Government borrowing can squeeze corporate sector: Viral Acharya
Acharya is set to leave the central bank on Tuesday, six months before the scheduled end of his term in office.
Mumbai/Bengaluru: An increase in government borrowing runs the risk of flooding the debt market, and puts upward pressure on interest rates, making it more expensive for companies to borrow, said outgoing Reserve Bank of India Deputy Governor Viral Acharya.
In a lecture published on the Federal Bank website late on Monday, Acharya said India's borrowing relative to its output has ranged from 67 per cent to 85 per cent since 2000 and has outpaced many emerging markets including China.
"As more government debt floods markets, the relative safety and liquidity premium attached by investors to high-rated corporate bonds diminishes, raising the cost of borrowing especially for AAA-rated borrowers and making it relatively less sensitive to policy rate cuts," Acharya said.
The Reserve Bank of India (RBI) cut the repo rate to 5.75 per cent on June 6, its third cut in 2019, while also changing its policy stance to "accommodative," after data showed the economy growing at its slowest in over four years.
Acharya is set to leave the central bank on Tuesday, six months before the scheduled end of his term in office. Acharya, who is a Professor with the New York University's Stern School of Business, cited personal reasons for the departure.
India should cut back on subsidies and programs that are not delivering long-term growth and divest more of its public sector holdings, Acharya said.
"The much-needed land, labour and agricultural reforms could be undertaken, all of which can help crowd-in private sector growth," Acharya said.
There could be efficiency gains if there are more private investors playing an effective role in the governance of public sector enterprises, he added.
RBI rejigs Deputy Governor portfolios
With the exit of Viral Acharya, Deputy Governor of the Reserve Bank of India (RBI), the central bank on Tuesday announced reshuffling of portfolios amongst the three deputy governors effect from July 24.
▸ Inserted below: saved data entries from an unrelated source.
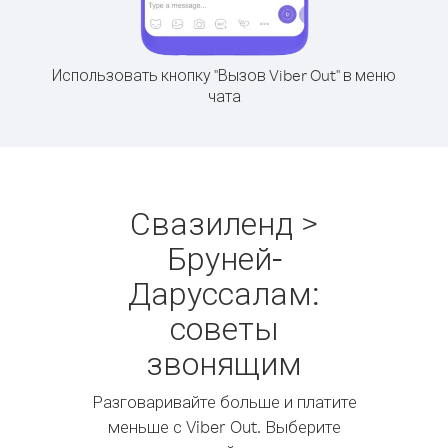
Использовать кнопку "Вызов Viber Out" в меню
чата
Свазиленд >
Бруней-
Даруссалам:
советы
звонящим
Разговаривайте больше и платите
меньше с Viber Out. Выберите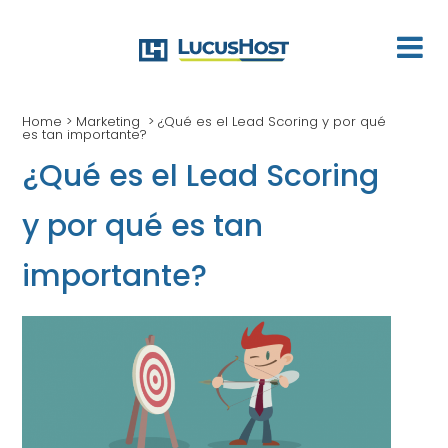
Home
>
Marketing
>
¿Qué es el Lead Scoring y por qué
es tan importante?
¿Qué es el Lead Scoring
y por qué es tan
importante?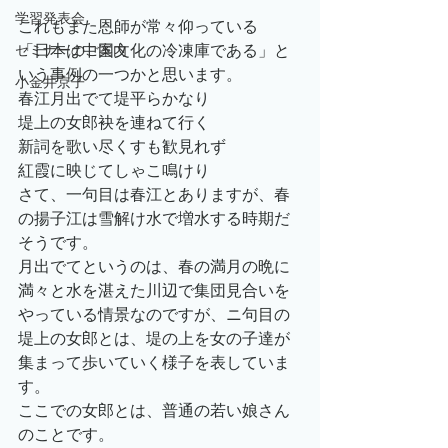
学習発表会
これもまた恩師が常々仰っている
「日本は中国文化の冷凍庫である」と
セミナーのご案内
いう事例の一つかと思います。 
小金井京子
春江月出でて堤平らかなり
堤上の女郎袂を連ねて行く
新詞を歌い尽くすも歓見れず
紅霞に映じてしゃこ鳴けり
さて、一句目は春江とありますが、春
の揚子江は雪解け水で増水する時期だ
そうです。
月出でてというのは、春の満月の晩に
満々と水を湛えた川辺で集団見合いを
やっている情景なのですが、ニ句目の
堤上の女郎とは、堤の上を女の子達が
集まって歩いていく様子を表していま
す。
ここでの女郎とは、普通の若い娘さん
のことです。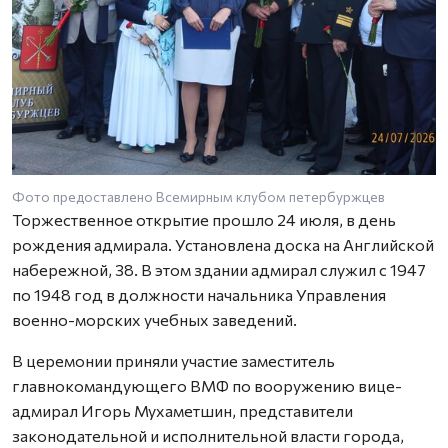
Фото предоставлено Всемирным клубом петербуржцев
Торжественное открытие прошло 24 июля, в день
рождения адмирала. Установлена доска на Английской
набережной, 38. В этом здании адмирал служил с 1947
по 1948 год в должности начальника Управления
военно-морских учебных заведений.
В церемонии приняли участие заместитель
главнокомандующего ВМФ по вооружению вице-
адмирал Игорь Мухаметшин, представители
законодательной и исполнительной власти города,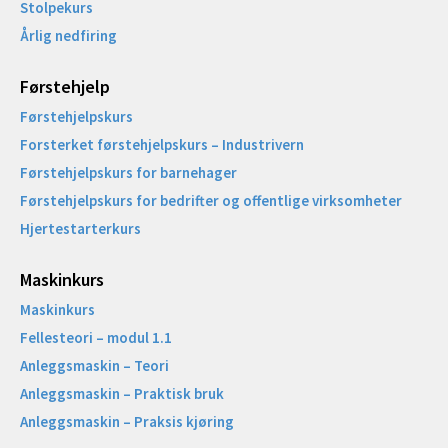
Stolpekurs
Årlig nedfiring
Førstehjelp
Førstehjelpskurs
Forsterket førstehjelpskurs – Industrivern
Førstehjelpskurs for barnehager
Førstehjelpskurs for bedrifter og offentlige virksomheter
Hjertestarterkurs
Maskinkurs
Maskinkurs
Fellesteori – modul 1.1
Anleggsmaskin – Teori
Anleggsmaskin – Praktisk bruk
Anleggsmaskin – Praksis kjøring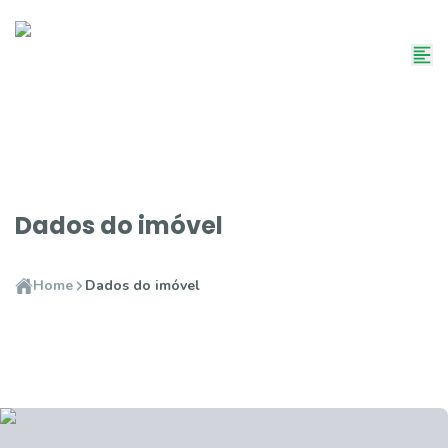
Dados do imóvel
Home
Dados do imóvel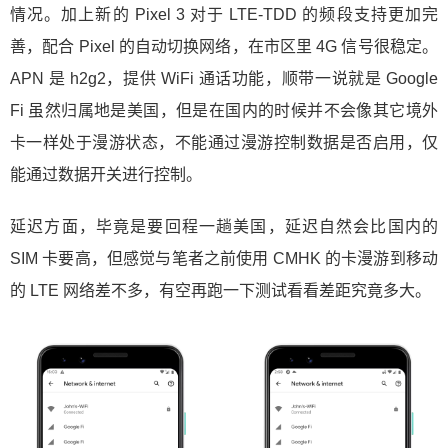
情况。加上新的 Pixel 3 对于 LTE-TDD 的频段支持更加完
善，配合 Pixel 的自动切换网络，在市区里 4G 信号很稳定。
APN 是 h2g2，提供 WiFi 通话功能，顺带一说就是 Google
Fi 虽然归属地是美国，但是在国内的时候并不会像其它境外
卡一样处于漫游状态，不能通过漫游控制数据是否启用，仅
能通过数据开关进行控制。
延迟方面，毕竟是要回程一趟美国，延迟自然会比国内的
SIM 卡要高，但感觉与笔者之前使用 CMHK 的卡漫游到移动
的 LTE 网络差不多，有空再跑一下测试看看差距究竟多大。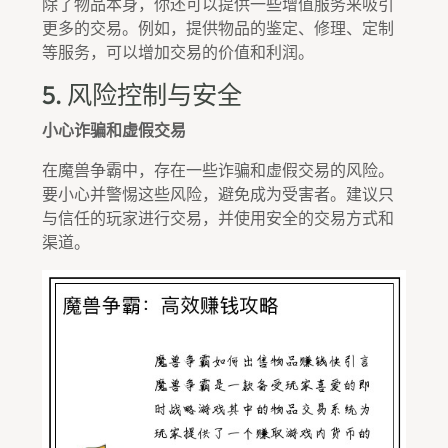
除了物品本身，你还可以提供一些增值服务来吸引
更多的交易。例如，提供物品的鉴定、修理、定制
等服务，可以增加交易的价值和利润。
5. 风险控制与安全
小心诈骗和虚假交易
在魔兽争霸中，存在一些诈骗和虚假交易的风险。
要小心并警惕这些风险，避免成为受害者。建议只
与信任的玩家进行交易，并使用安全的交易方式和
渠道。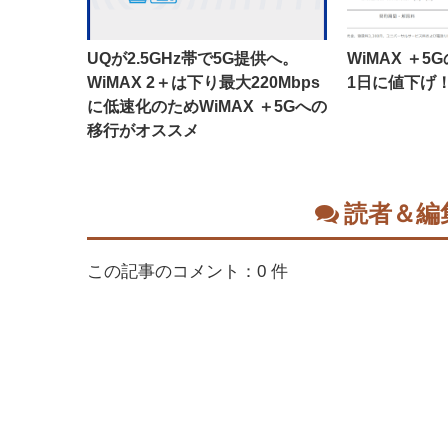
UQが2.5GHz帯で5G提供へ。
WiMAX ＋
WiMAX 2＋は下り最大220Mbps
1日に値下げ
に低速化のためWiMAX ＋5Gへの
移行がオススメ
読者＆編
この記事のコメント：0 件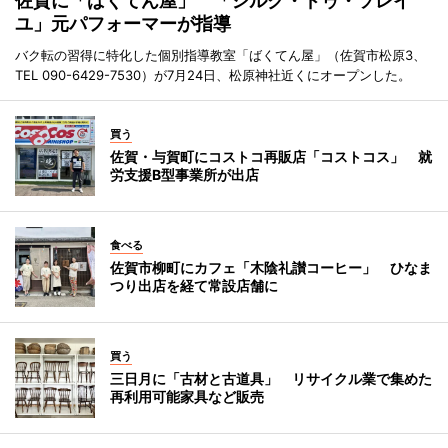
佐賀に「ばくてん屋」 「シルク・ドゥ・ソレイ
ユ」元パフォーマーが指導
バク転の習得に特化した個別指導教室「ばくてん屋」（佐賀市松原3、
TEL 090-6429-7530）が7月24日、松原神社近くにオープンした。
買う
佐賀・与賀町にコストコ再販店「コストコス」 就
労支援B型事業所が出店
食べる
佐賀市柳町にカフェ「木陰礼讃コーヒー」 ひなま
つり出店を経て常設店舗に
買う
三日月に「古材と古道具」 リサイクル業で集めた
再利用可能家具など販売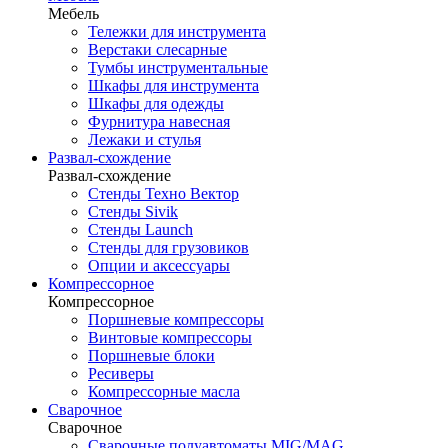
Мебель
Тележки для инструмента
Верстаки слесарные
Тумбы инструментальные
Шкафы для инструмента
Шкафы для одежды
Фурнитура навесная
Лежаки и стулья
Развал-схождение
Развал-схождение
Стенды Техно Вектор
Стенды Sivik
Стенды Launch
Стенды для грузовиков
Опции и аксессуары
Компрессорное
Компрессорное
Поршневые компрессоры
Винтовые компрессоры
Поршневые блоки
Ресиверы
Компрессорные масла
Сварочное
Сварочное
Сварочные полуавтоматы MIG/MAG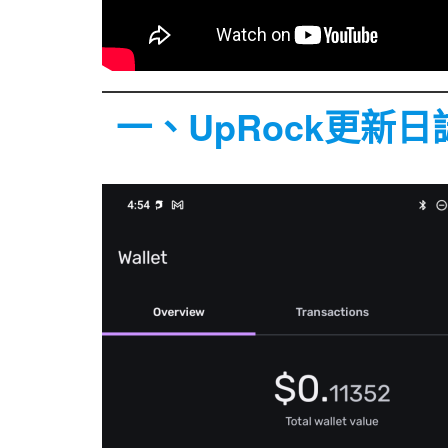
一、UpRock更新日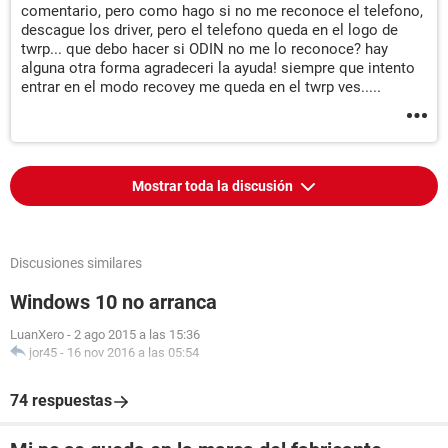
comentario, pero como hago si no me reconoce el telefono,
descague los driver, pero el telefono queda en el logo de
twrp... que debo hacer si ODIN no me lo reconoce? hay
alguna otra forma agradeceri la ayuda! siempre que intento
entrar en el modo recovey me queda en el twrp ves.....
Mostrar toda la discusión
Discusiones similares
Windows 10 no arranca
LuanXero
-
2 ago 2015 a las 15:36
jor45
-
16 nov 2016 a las 05:54
74 respuestas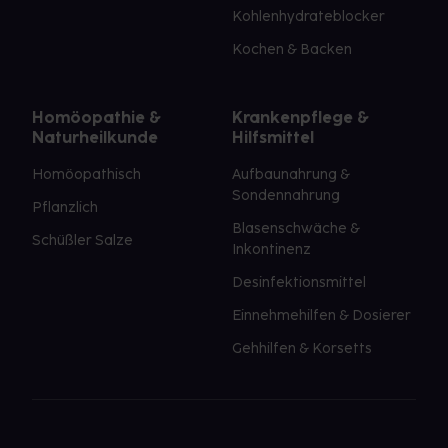
Kohlenhydrateblocker
Kochen & Backen
Homöopathie &
Krankenpflege &
Naturheilkunde
Hilfsmittel
Homöopathisch
Aufbaunahrung &
Sondennahrung
Pflanzlich
Blasenschwäche &
Schüßler Salze
Inkontinenz
Desinfektionsmittel
Einnehmehilfen & Dosierer
Gehhilfen & Korsetts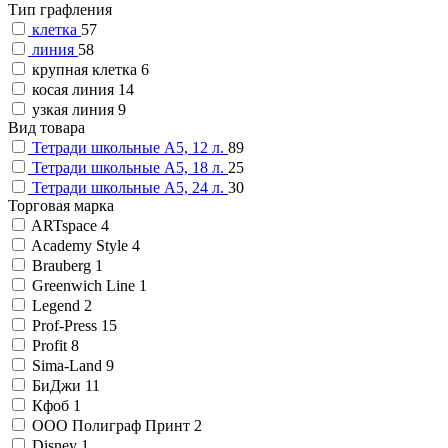
Тип графления
клетка
57
линия
58
крупная клетка
6
косая линия
14
узкая линия
9
Вид товара
Тетради школьные А5, 12 л.
89
Тетради школьные А5, 18 л.
25
Тетради школьные А5, 24 л.
30
Торговая марка
ARTspace
4
Academy Style
4
Brauberg
1
Greenwich Line
1
Legend
2
Prof-Press
15
Profit
8
Sima-Land
9
БиДжи
11
Кфоб
1
ООО Полиграф Принт
2
Disney
1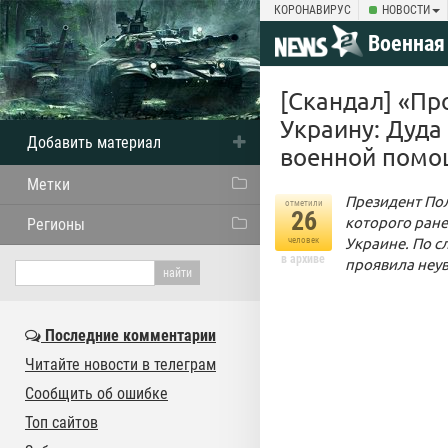
КОРОНАВИРУС
НОВОСТИ
Военная
[Скандал] «Пр
Украину: Дуда
Добавить материал
военной помо
Метки
Президент Пол
отметили
26
которого ран
Регионы
Украине. По с
человек
в архиве
проявила неув
Последние комментарии
Читайте новости в телеграм
Сообщить об ошибке
Топ сайтов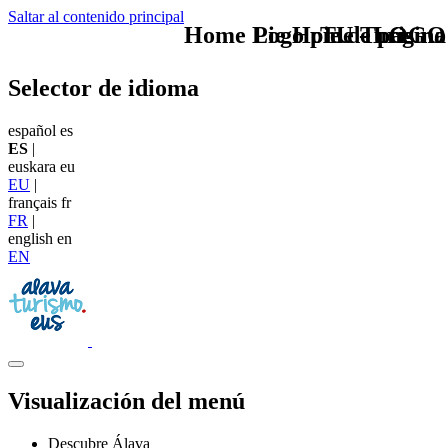
Saltar al contenido principal
Home Logo pie de página
Pie Home Turismo
TU - LOGO
Selector de idioma
español
es
ES
|
euskara
eu
EU
|
français
fr
FR
|
english
en
EN
Visualización del menú
Descubre Álava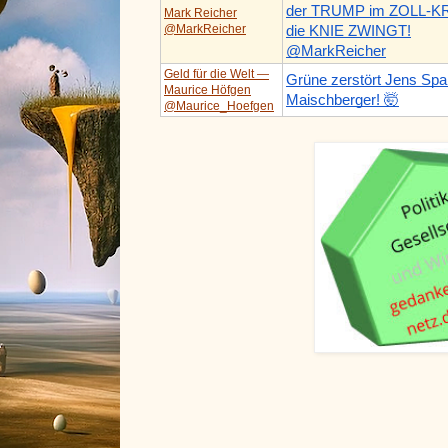
der TRUMP im ZOLL-KR
Mark Reicher
@MarkReicher
die KNIE ZWINGT!
@MarkReicher
Geld für die Welt —
Grüne zerstört Jens Spa
Maurice Höfgen
Maischberger! 🤯
@Maurice_Hoefgen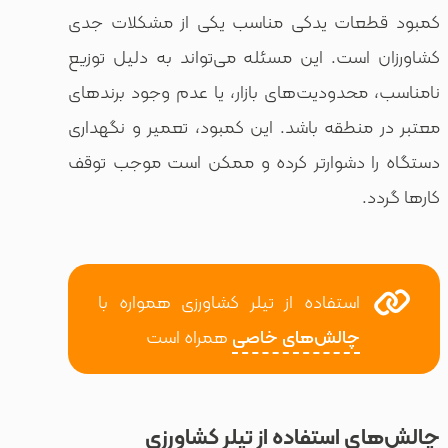
عات یدکی مناسب یکی از مشکلات جدی
است. این مسئله می‌تواند به دلیل توزیع
حدودیت‌های بازار، یا عدم وجود برندهای
نطقه باشد. این کمبود، تعمیر و نگهداری
 دشوارتر کرده و ممکن است موجب توقف
استفاده از تیلر کشاورزی همواره با
چالش‌های خاصی
همراه است
 استفاده از تیلر کشاورزی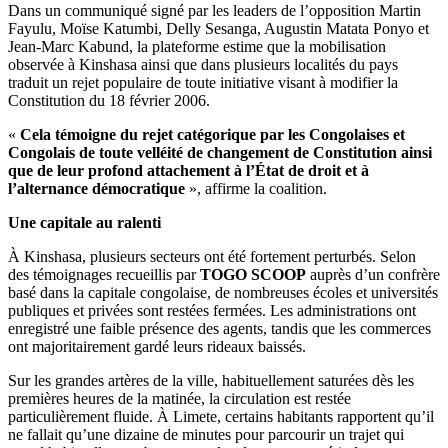
Dans un communiqué signé par les leaders de l’opposition Martin
Fayulu, Moïse Katumbi, Delly Sesanga, Augustin Matata Ponyo et
Jean-Marc Kabund, la plateforme estime que la mobilisation
observée à Kinshasa ainsi que dans plusieurs localités du pays
traduit un rejet populaire de toute initiative visant à modifier la
Constitution du 18 février 2006.
«
Cela témoigne du rejet catégorique par les Congolaises et
Congolais de toute velléité de changement de Constitution ainsi
que de leur profond attachement à l’État de droit et à
l’alternance démocratique
», affirme la coalition.
Une capitale au ralenti
À Kinshasa, plusieurs secteurs ont été fortement perturbés. Selon
des témoignages recueillis par
TOGO SCOOP
auprès d’un confrère
basé dans la capitale congolaise, de nombreuses écoles et universités
publiques et privées sont restées fermées. Les administrations ont
enregistré une faible présence des agents, tandis que les commerces
ont majoritairement gardé leurs rideaux baissés.
Sur les grandes artères de la ville, habituellement saturées dès les
premières heures de la matinée, la circulation est restée
particulièrement fluide. À Limete, certains habitants rapportent qu’il
ne fallait qu’une dizaine de minutes pour parcourir un trajet qui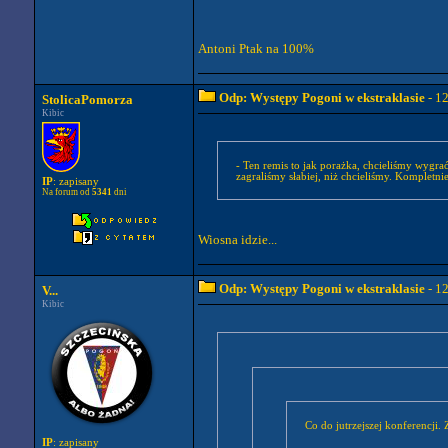
Antoni Ptak na 100%
Odp: Występy Pogoni w ekstraklasie
- 1
StolicaPomorza
Kibic
- Ten remis to jak porażka, chcieliśmy wygra
zagraliśmy słabiej, niż chcieliśmy. Kompletn
IP
: zapisany
Na forum od
5341
dni
Wiosna idzie...
Odp: Występy Pogoni w ekstraklasie
- 1
V...
Kibic
Co do jutrzejszej konferencji.
IP
: zapisany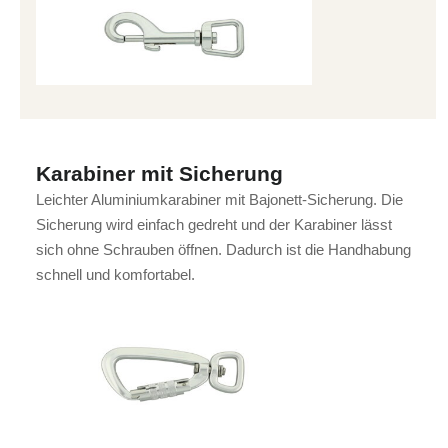
Karabiner mit Sicherung
Leichter Aluminiumkarabiner mit Bajonett-Sicherung. Die
Sicherung wird einfach gedreht und der Karabiner lässt
sich ohne Schrauben öffnen. Dadurch ist die Handhabung
schnell und komfortabel.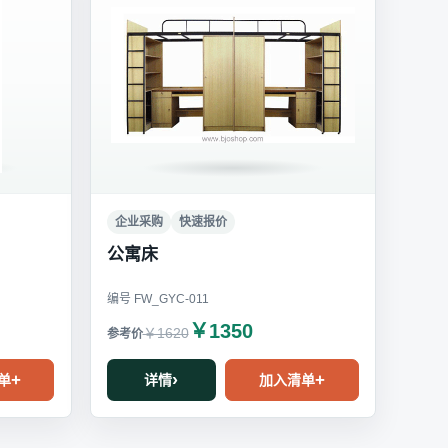
企业采购
快速报价
公寓床
编号 FW_GYC-011
￥1350
￥1620
单
详情
加入清单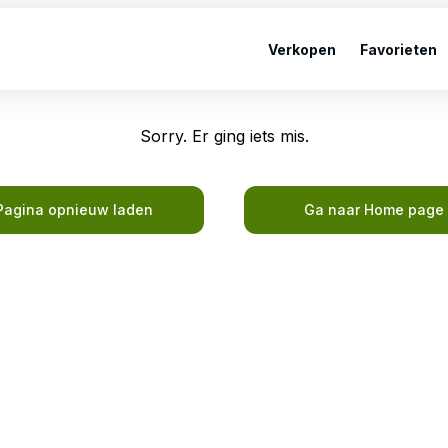
Verkopen
Favorieten
Sorry. Er ging iets mis.
Pagina opnieuw laden
Ga naar Home page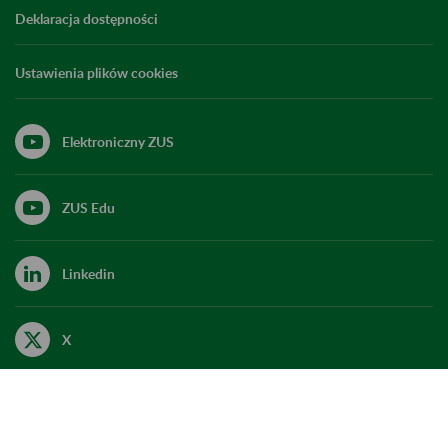
Deklaracja dostępności
Ustawienia plików cookies
Elektroniczny ZUS
ZUS Edu
Linkedin
X
Kanał RSS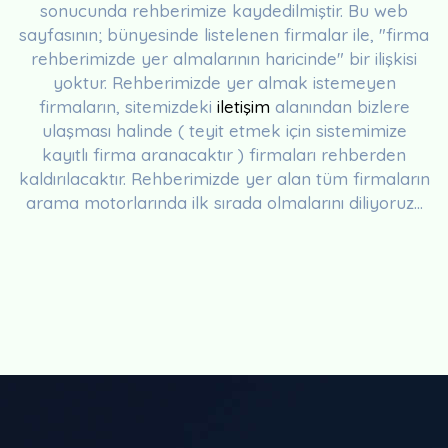
sonucunda rehberimize kaydedilmiştir. Bu web
sayfasının; bünyesinde listelenen firmalar ile, "firma
rehberimizde yer almalarının haricinde" bir ilişkisi
yoktur. Rehberimizde yer almak istemeyen
firmaların, sitemizdeki
iletişim
alanından bizlere
ulaşması halinde ( teyit etmek için sistemimize
kayıtlı firma aranacaktır ) firmaları rehberden
kaldırılacaktır. Rehberimizde yer alan tüm firmaların
arama motorlarında ilk sırada olmalarını diliyoruz...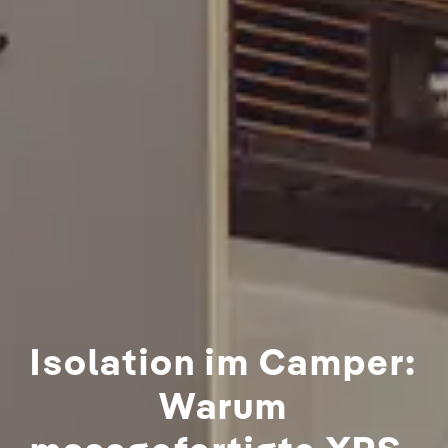
Isolation im Camper:
Warum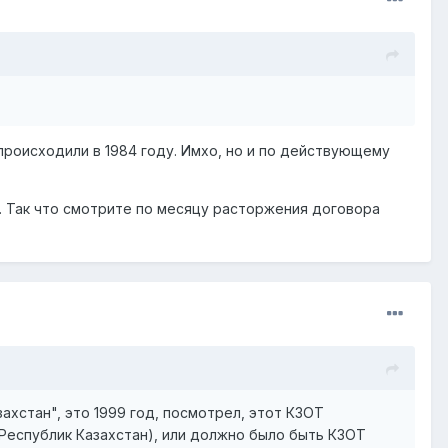
происходили в 1984 году. Имхо, но и по действующему
а. Так что смотрите по месяцу расторжения договора
ахстан", это 1999 год, посмотрел, этот КЗОТ
 (Республик Казахстан), или должно было быть КЗОТ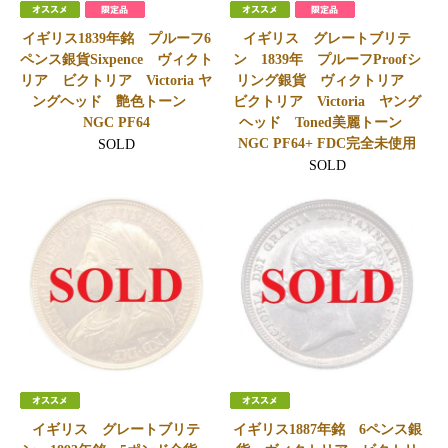
イギリス1839年銘 プルーフ6
イギリス グレートブリテ
ペンス銀貨Sixpence ヴィクト
ン 1839年 プルーフProofシ
リア ビクトリア Victoria ヤ
リング銀貨 ヴィクトリア
ングヘッド 艶色トーン
ビクトリア Victoria ヤング
NGC PF64
ヘッド Toned美麗トーン
NGC PF64+ FDC完全未使用
SOLD
SOLD
イギリス グレートブリテ
イギリス1887年銘 6ペンス銀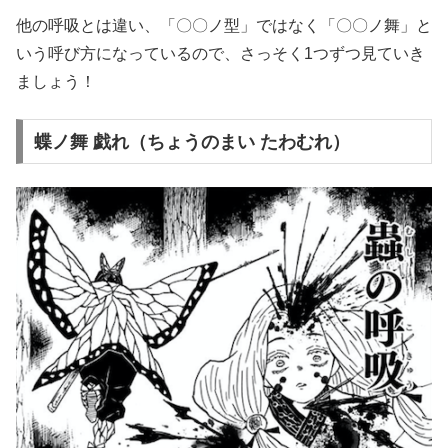
他の呼吸とは違い、「〇〇ノ型」ではなく「〇〇ノ舞」と
いう呼び方になっているので、さっそく1つずつ見ていき
ましょう！
蝶ノ舞 戯れ（ちょうのまい たわむれ）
Acharya, who resigned from the post of deputy governor six months before his term was scheduled to end, oversaw key portfolios including the Monetary Policy Department, Financial Stability Unit and Financial Markets Regulation.
The Monetary Policy Department will now be under BP Kanungo, while Financial Stability Unit has been given to MK Jain. NS Vishwanathan will oversee the Financial Markets Operations and Financial Markets Regulation Depar-tments.